Robert Louis Stevenson’s rousing seafaring classic. “Fifteen men on a dead man’s chest— Yo-ho-ho, and a bottle of rum!” For sheer storytelling delight and pure adventure,
Treasure Island has never been surpassed. From young Jim Hawkins’s first encounter with the sinister beggar Pew to the climactic battle with the most memorable villain in literature, Long John Silver, this novel has fired readers’ imaginations for generations. A rousing tale of treachery, greed, and daring,
Treasure Island continues to enthrall readers of all ages.
With an Introduction by Patrick Scott
and an Afterword by Sara Levine
Throughout his life,
Robert Louis Stevenson (1850-1894) was plagued by ill health, which interrupted his formal education at Edinburgh University. Pursuing the life of a bohemian during his twenties and thirties, he traveled around Europe and formed the basis of his first two books,
An Inland Journey (1878) and
Travels with a Donkey (1879). Stevenson gained his first popular success with
Treasure Island (1883).
The Strange Case of Dr. Jekyll and Mr. Hyde, which sold forty thousand copies in six months, and
Kidnapped appeared in 1886, followed by
The Black Arrow (1888) and
The Master of Ballantrae (1889). In 1888, he set out with his family for the South Seas, traveling to the leper colony at Molokai, and finally settling in Samoa, where he died.
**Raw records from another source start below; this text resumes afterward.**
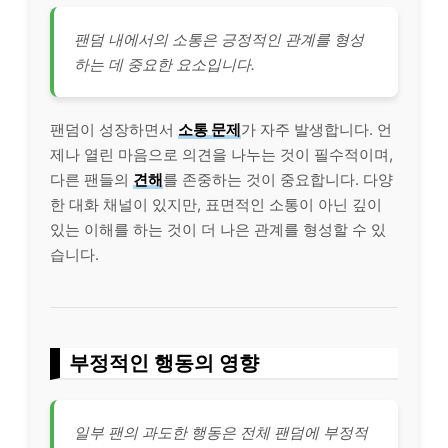
팬덤 내에서의 소통은 긍정적인 관계를 형성
하는 데 중요한 요소입니다.
팬덤이 성장하면서
소통 문제
가 자주 발생합니다. 언
제나 열린 마음으로 의견을 나누는 것이 필수적이며,
다른 팬들의
견해
를 존중하는 것이 중요합니다. 다양
한 대화 채널이 있지만, 표면적인 소통이 아닌 깊이
있는 이해를 하는 것이 더 나은 관계를 형성할 수 있
습니다.
부정적인 행동의 영향
일부 팬의 과도한 행동은 전체 팬덤에 부정적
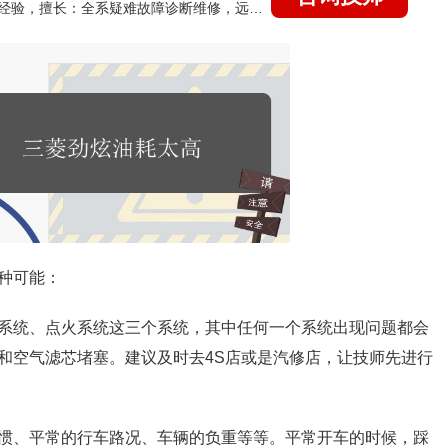
国家认证的汽车维修技师，21年技术维修和培训经验，擅长：全系疑难故障诊断维修，远程维修技术指导
种可能：
系统、点火系统这三个系统，其中任何一个系统出现问题都会
和空气滤芯堵塞。建议及时去4S店或是汽修店，让技师先进行
惯、平常的行车路况、车辆的负重等等。平常开车的时候，踩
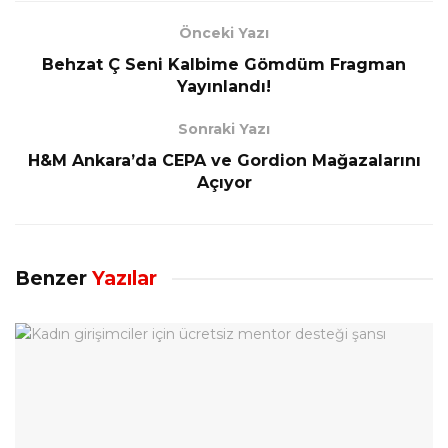
Önceki Yazı
Behzat Ç Seni Kalbime Gömdüm Fragman
Yayınlandı!
Sonraki Yazı
H&M Ankara’da CEPA ve Gordion Mağazalarını
Açıyor
Benzer
Yazılar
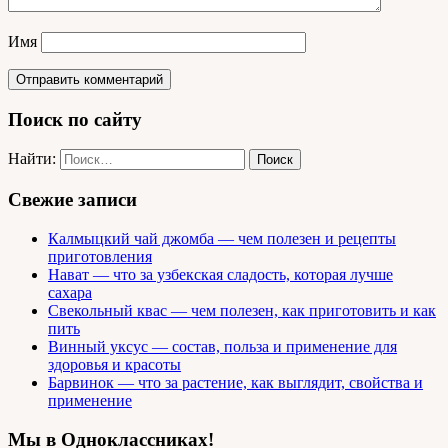
Имя
Поиск по сайту
Найти:
Свежие записи
Калмыцкий чай джомба — чем полезен и рецепты
приготовления
Нават — что за узбекская сладость, которая лучше
сахара
Свекольный квас — чем полезен, как приготовить и как
пить
Винный уксус — состав, польза и применение для
здоровья и красоты
Барвинок — что за растение, как выглядит, свойства и
применение
Мы в Одноклассниках!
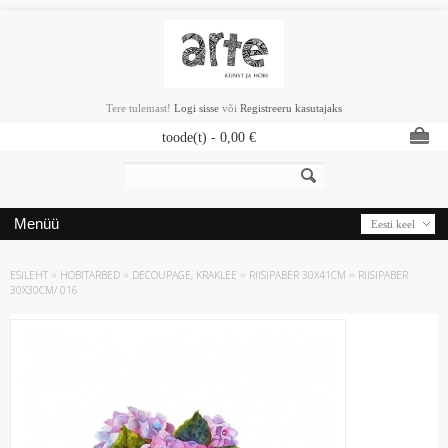
Tere tulemast!
Logi sisse
või
Registreeru kasutajaks
toode(t) -
0,00
€
Menüü
Eesti keel
ESILEHT
»
HOBITARBED
»
DECOUPAGE, KRAKLEE
»
RIISIPABER 30X41CM
»
RIISIPABER
30X30CM/ 016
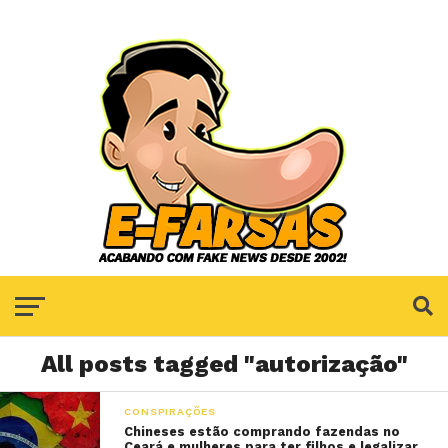
All posts tagged "autorização"
CONSPIRAÇÕES
Chineses estão comprando fazendas no
Ceará e mulheres para ter filhos e legalizar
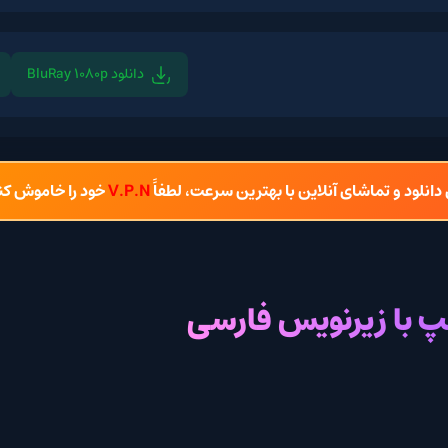
دانلود BluRay 1080p
دانلود BluRay 720p
شای آنلاین با بهترین سرعت، لطفاً
V.P.N
خود را خاموش کنید.
یرنویس فارسی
Patrick Scott is Distinguished Professor Emeritus at the University of South Carolina and co-editor of
Studies in Scottish Literature. From 1996-2011 he was Director of Rare Books and Special Collections at Thomas Cooper Library, which has the largest Scottish literature collection outside Scotland. His earlier publications on Victorian boys’ books include essays on Hughes’s
Tom Brown’s Schooldays and Kipling’s
Stalky & Co.
Sara Levine is the author of the novel
Treasure Island!!! and the short story collection
Short Dark Oracles. Her essays have been widely anthologized, and she teaches writing at the School of the Art Institute of Chicago.